Teachers should demand their unions take strike action until victory against the attacks  No Job Losses, No Cuts! They should make a call to the whole trade union movement for support and organise cross union action to smash the budget. This reactionary onslaught by the government affects all workers, students and pensioners.Action Councils should be organised in every town and city to coordinate the struggle drawing in the trade unions and other organisations of the students, pensioners and unemployed. These forums should become democratic organs of working class resistance to any attacks from the government.As recession gets deeper Irish workers will face more attacks on their livelihoods. The spinelessness of their leaders will become ever more apparent.
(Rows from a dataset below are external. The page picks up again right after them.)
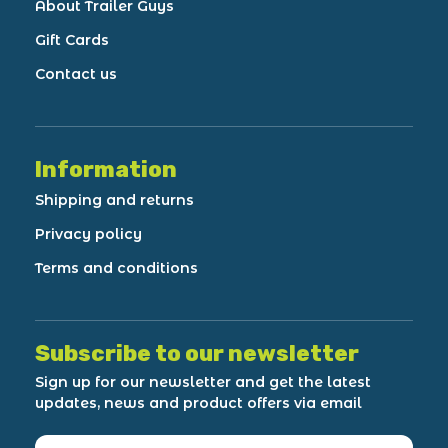
About Trailer Guys
Gift Cards
Contact us
Information
Shipping and returns
Privacy policy
Terms and conditions
Subscribe to our newsletter
Sign up for our newsletter and get the latest
updates, news and product offers via email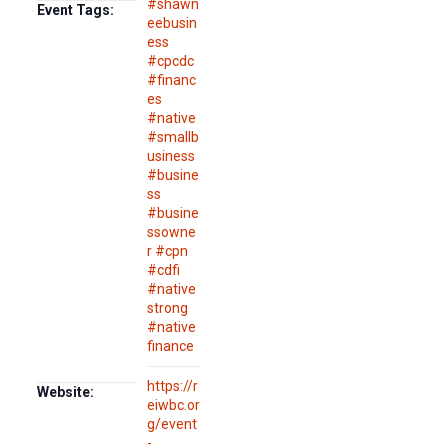
#shawn
Event Tags:
eebusin
ess
#cpcdc
#financ
es
#native
#smallb
usiness
#busine
ss
#busine
ssowne
r #cpn
#cdfi
#native
strong
#native
finance
https://r
Website:
eiwbc.or
g/event
-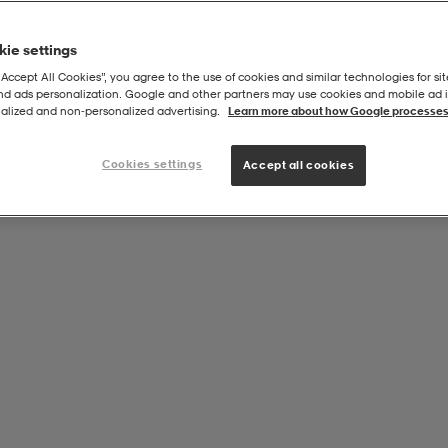
ie settings
“Accept All Cookies”, you agree to the use of cookies and similar technologies for sit
and ads personalization. Google and other partners may use cookies and mobile ad id
Pers
alized and non‑personalized advertising.
Learn more about how Google processes
Cookies settings
Accept all cookies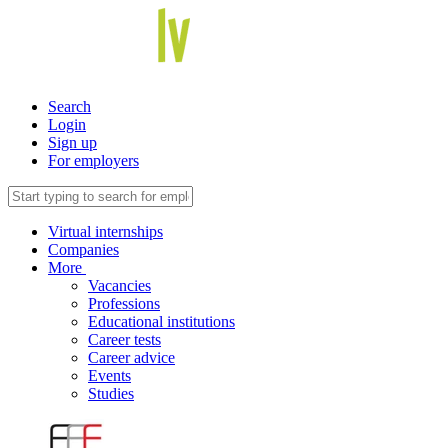
Search
Login
Sign up
For employers
Virtual internships
Companies
More
Vacancies
Professions
Educational institutions
Career tests
Career advice
Events
Studies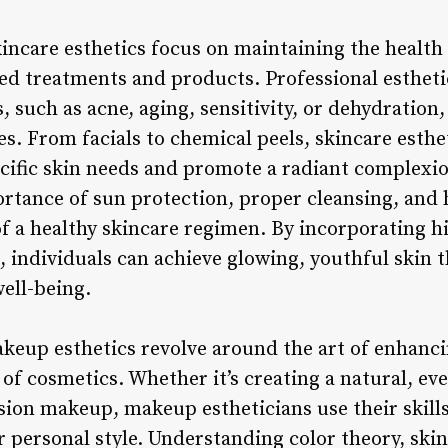
Skincare esthetics focus on maintaining the healt
ed treatments and products. Professional estheti
, such as acne, aging, sensitivity, or dehydrati
es. From facials to chemical peels, skincare esthet
ecific skin needs and promote a radiant complexio
rtance of sun protection, proper cleansing, and 
f a healthy skincare regimen. By incorporating h
 individuals can achieve glowing, youthful skin t
ell-being.
keup esthetics revolve around the art of enhancin
of cosmetics. Whether it’s creating a natural, eve
ion makeup, makeup estheticians use their skills
 personal style. Understanding color theory, skin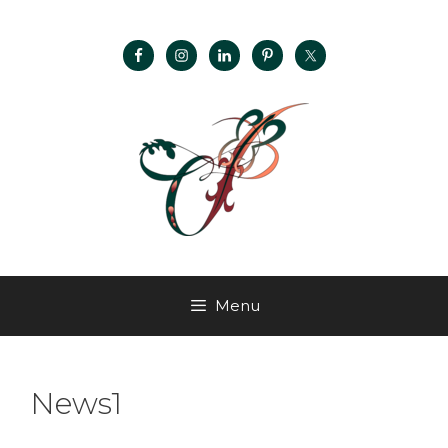
Menu
News1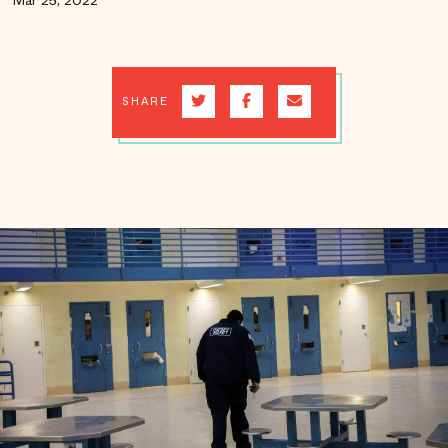
Mar 25, 2022
SHARE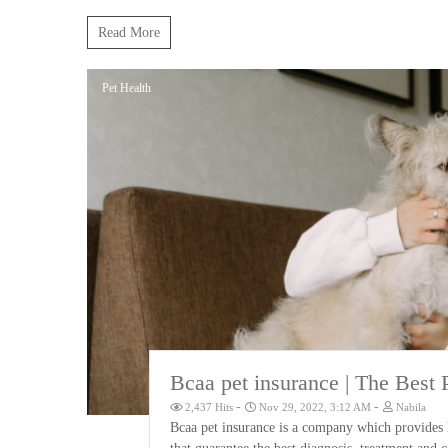
Read More
Pet Health
Bcaa pet insurance | The Best 
-
-
2,437 Hits
Nov 29, 2022, 3:12 AM
Nabila
Bcaa pet insurance is a company which provides h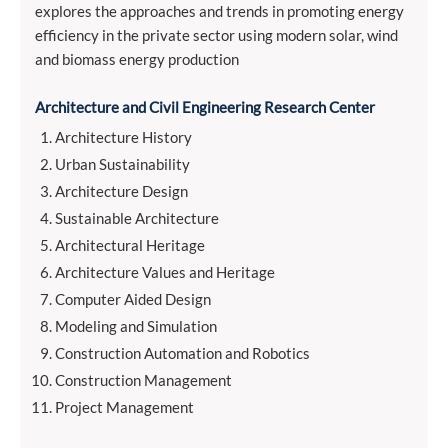
explores the approaches and trends in promoting energy
efficiency in the private sector using modern solar, wind
and biomass energy production
Architecture and Civil Engineering Research Center
Architecture History
Urban Sustainability
Architecture Design
Sustainable Architecture
Architectural Heritage
Architecture Values and Heritage
Computer Aided Design
Modeling and Simulation
Construction Automation and Robotics
Construction Management
Project Management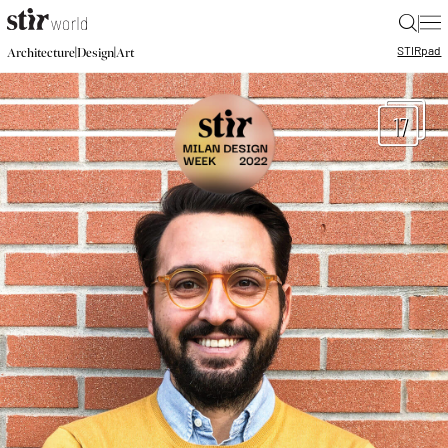
|
STIR
pad
|
|
Architecture
Design
Art
17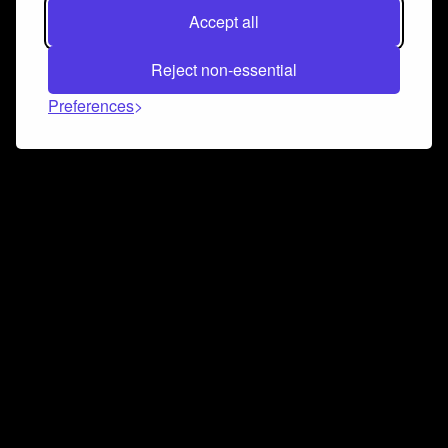
Accept all
Reject non-essential
Preferences
Connect and collaborate
Join us on our Discord chat to instantly connect with
Airbit and our amazing community
Join Discord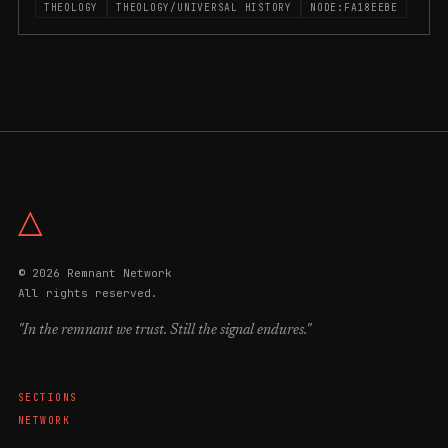
THEOLOGY
THEOLOGY/UNIVERSAL HISTORY
NODE:FA18EEBE
△
© 2026 Remnant Network
All rights reserved.
"In the remnant we trust. Still the signal endures."
SECTIONS
NETWORK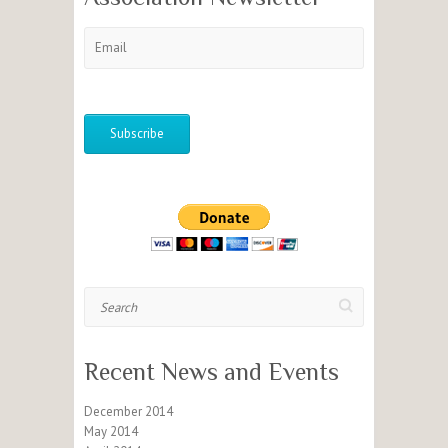
Search
Recent News and Events
December 2014
May 2014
The rank and file will need to organise class struggle currents in their unions to remove the yellow leadership. This struggle must of necessity become a battle against the whole capitalist system. Only connecting today’s struggles with the struggle for socialism and the abolition of capitalism can satisfy the needs and interests of workers.The League for the Fifth International is dedicated to such a struggle and the building of a revolutionary socialist party with the aim of fighting for a Workers’ Republic in Ireland.